这一刻,再无任何悬念。
死亡的气息凝成实质,沉甸甸地压在胸口,连呼吸都带着铁锈般的腥甜。
无天缓缓闭上眼睛,放弃了所有抵抗。
最后的灵力如风中残烛,在经脉里明灭几下,终归于沉寂。
时间仿佛被无限拉长,将终末的须臾拉成了永恒。
识海深处,光阴碎片汹涌倒流。
他看见魔族战场上蔽日的烽烟,粘稠的魔血泼洒在龟裂的大地上,自己的战刃砍卷了口,敌人的嘶吼与同伴的悲鸣交织成猩红的背景音。
他看见巍峨魔宫深处,大祭司亲手将“祖魔徽”别在他胸前,冰冷的金属贴上滚烫的皮肤——那一刻,万魔俯首,星穹共振。
他看见自己踏着无数天骄的骸骨登临绝顶,脚下是败者的哀歌与碎裂的道心,鲜血染红了登神长阶。
无数辉煌、残酷、炽烈如炼狱之火的画面飞速闪过,快得抓不住一丝温度。
然而,所有的喧嚣、光影、荣耀与血腥,都在最后一刹那,被一道身影轻而易举地抚平、覆盖、取代。
那身影瘦小、沉默,总是安静地待在阴影里,像一抹无声的剪影。
不善言辞,眼眸低垂,漆黑的瞳仁像两口古井,深不见底,映不出多少情绪。
可每当无天拖着染血的身躯归来,拖着疲惫与伤痕倚墙坐下时,那双眼睛便会悄然抬起。
眼底深处,总会极快、极轻地掠过一丝涟漪——一种被刻意隐藏、却终究无法磨灭的担忧,像寒夜深处迸出的火星,微弱,却烫得人心尖发颤。
他曾承诺护他周全,带他看尽星河浩瀚,在这血腥世道里撑起一片无雨的天空。
可他没能做到。
铺天盖地的悔恨与无力,比死亡更冷、更尖锐地刺穿了神魂。
对不起。
他在已然破碎的心湖底,用最后一点意识默念出这三个字。
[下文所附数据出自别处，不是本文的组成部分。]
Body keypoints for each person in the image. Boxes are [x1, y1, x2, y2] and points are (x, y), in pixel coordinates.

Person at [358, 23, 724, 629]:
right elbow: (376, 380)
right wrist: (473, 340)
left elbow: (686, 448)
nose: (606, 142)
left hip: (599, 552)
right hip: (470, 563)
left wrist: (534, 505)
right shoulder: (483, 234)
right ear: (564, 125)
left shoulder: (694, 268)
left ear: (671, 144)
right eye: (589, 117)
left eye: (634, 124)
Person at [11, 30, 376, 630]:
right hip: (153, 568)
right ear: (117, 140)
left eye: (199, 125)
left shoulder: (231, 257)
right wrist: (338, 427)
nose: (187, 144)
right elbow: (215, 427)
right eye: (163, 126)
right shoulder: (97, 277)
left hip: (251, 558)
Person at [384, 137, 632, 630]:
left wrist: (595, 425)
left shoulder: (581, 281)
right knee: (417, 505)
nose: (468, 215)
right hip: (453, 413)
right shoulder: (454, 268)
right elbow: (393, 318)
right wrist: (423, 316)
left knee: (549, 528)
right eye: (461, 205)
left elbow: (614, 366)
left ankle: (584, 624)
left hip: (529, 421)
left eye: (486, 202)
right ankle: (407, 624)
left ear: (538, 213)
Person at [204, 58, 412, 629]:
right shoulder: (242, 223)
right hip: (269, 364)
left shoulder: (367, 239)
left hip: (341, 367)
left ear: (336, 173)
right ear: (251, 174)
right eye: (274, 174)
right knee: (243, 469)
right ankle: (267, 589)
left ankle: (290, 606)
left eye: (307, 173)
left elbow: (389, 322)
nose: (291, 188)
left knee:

轻如叹息,重若山峦。
然后,他彻底敞开了所有防御,将自己献祭给终结。
三道足以撕裂虚空、湮灭神魂的杀机,交织成毁灭的天罗地网,带着令人牙酸的尖啸,轰然坠落!
龙爪的锋芒割裂光线,虚影的利刃荡漾空间涟漪,魂丝无声缠绕上脖颈致命处……时间,被压缩到了极限。
千钧一发,万物凝滞。
就在死亡即将亲吻他额头的亿万分之一瞬——
“……你们……”
一个声音,突兀地响彻在这片被杀意冻结的虚空。
很轻,轻得像羽毛拂过结冰的湖面。
很平静,平静得像暴风雨席卷过后的真空,像宇宙诞生前的混沌,没有任何情绪起伏——却蕴含着一种让规则都为之颤栗的漠然。
“……不该动他。”
轰——!!!
不是巨响,是灵魂层面的剧烈震荡!
敖荒撕裂而下的龙爪,硬生生僵在无天头顶三寸!
他那双威严竖瞳骤然收缩成针尖,黑色的龙血几乎在血管里逆流!
一种源自血脉最原始、最古老的恐惧,像无数冰冷的毒蛇,瞬间攥紧了他的心脏!
虚冥脸上永恒不变的、洞悉一切般的虚无笑容,第一次彻底凝固、崩碎。
他纯黑的眼眸深处,倒映出的不再是现实的空间结构,而是一片片正在疯狂崩塌、重组、颠覆的法则乱流!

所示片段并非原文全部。